Baby Spinach and Avocado Salad with Salmon

Ingredients:
½ pack Eisberg baby spinach
100 g quinoa
400 g salmon
salt and pepper to taste
1 lemon
2 tbsp vegetable oil
1 head romaine lettuce
1 cucumber
2 carrots
3 avocados

For the dressing:
1 pack cold-pressed peanut and pistachio oil blend
3 cloves garlic
juice of 2 lemons
salt and pepper
2 tbsp black sesame seeds

Preparation:

Cook the quinoa in three times its volume of lightly salted water until tender, then drain and set aside to cool.
Meanwhile, remove the skin from the salmon fillet using a sharp knife, then cut it into approx. 2 cm cubes.
Season with salt and pepper, drizzle with fresh lemon juice, and sear in a hot pan with a little oil for 2–3 minutes until golden brown on the outside and tender inside.
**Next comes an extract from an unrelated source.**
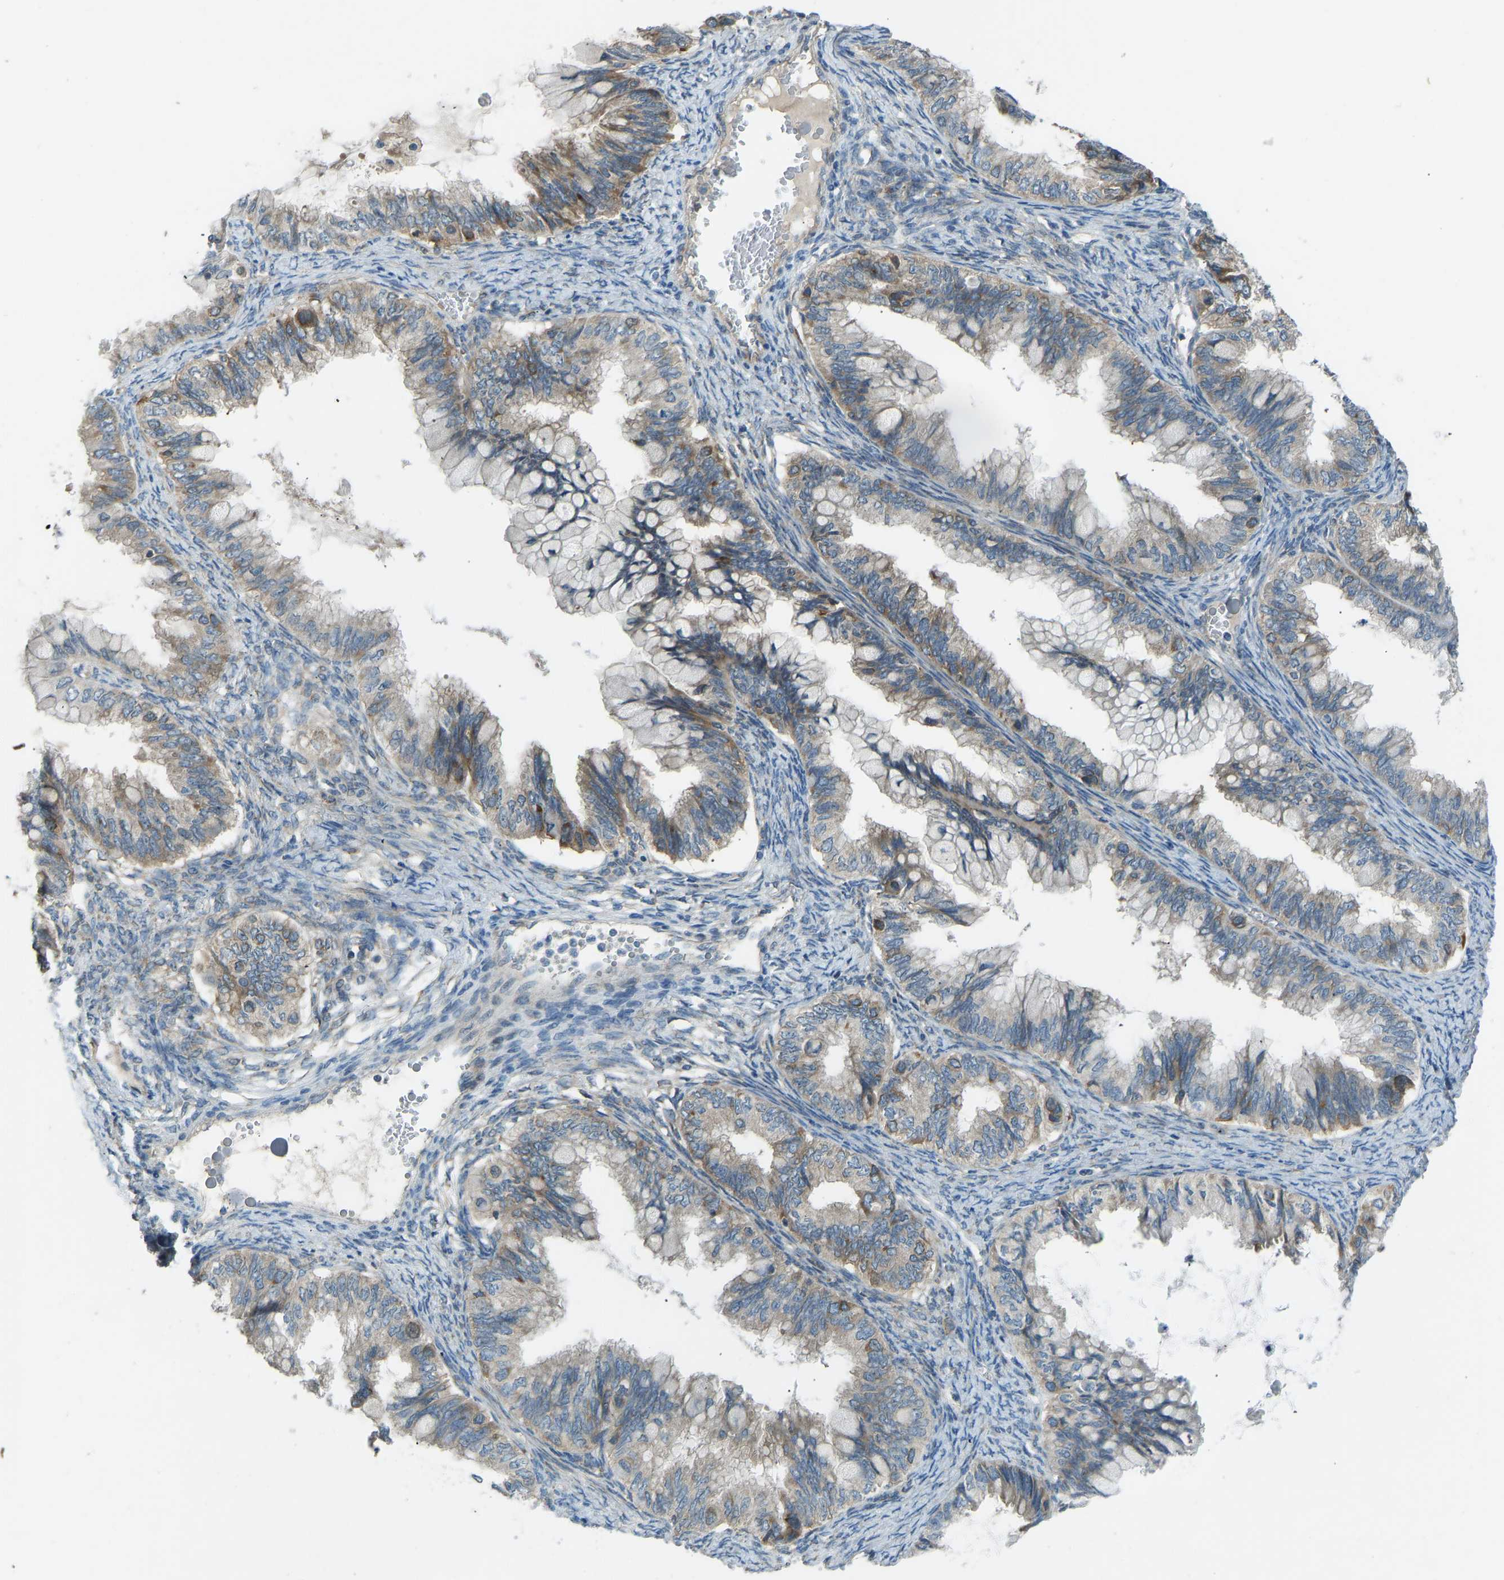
{"staining": {"intensity": "moderate", "quantity": ">75%", "location": "cytoplasmic/membranous"}, "tissue": "ovarian cancer", "cell_type": "Tumor cells", "image_type": "cancer", "snomed": [{"axis": "morphology", "description": "Cystadenocarcinoma, mucinous, NOS"}, {"axis": "topography", "description": "Ovary"}], "caption": "Brown immunohistochemical staining in ovarian mucinous cystadenocarcinoma displays moderate cytoplasmic/membranous expression in about >75% of tumor cells.", "gene": "STAU2", "patient": {"sex": "female", "age": 80}}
Set aside.
Slice the romaine lettuce into thin strips, grate the cucumber and carrots, and cut the avocado into 1.5 cm cubes. Combine in a large bowl with the Eisberg baby spinach and the cooled quinoa.
In a small bowl, prepare the dressing by mixing grated garlic with the other ingredients until smooth and aromatic.
To serve, top the salad with the seared salmon cubes and drizzle with the lemon dressing.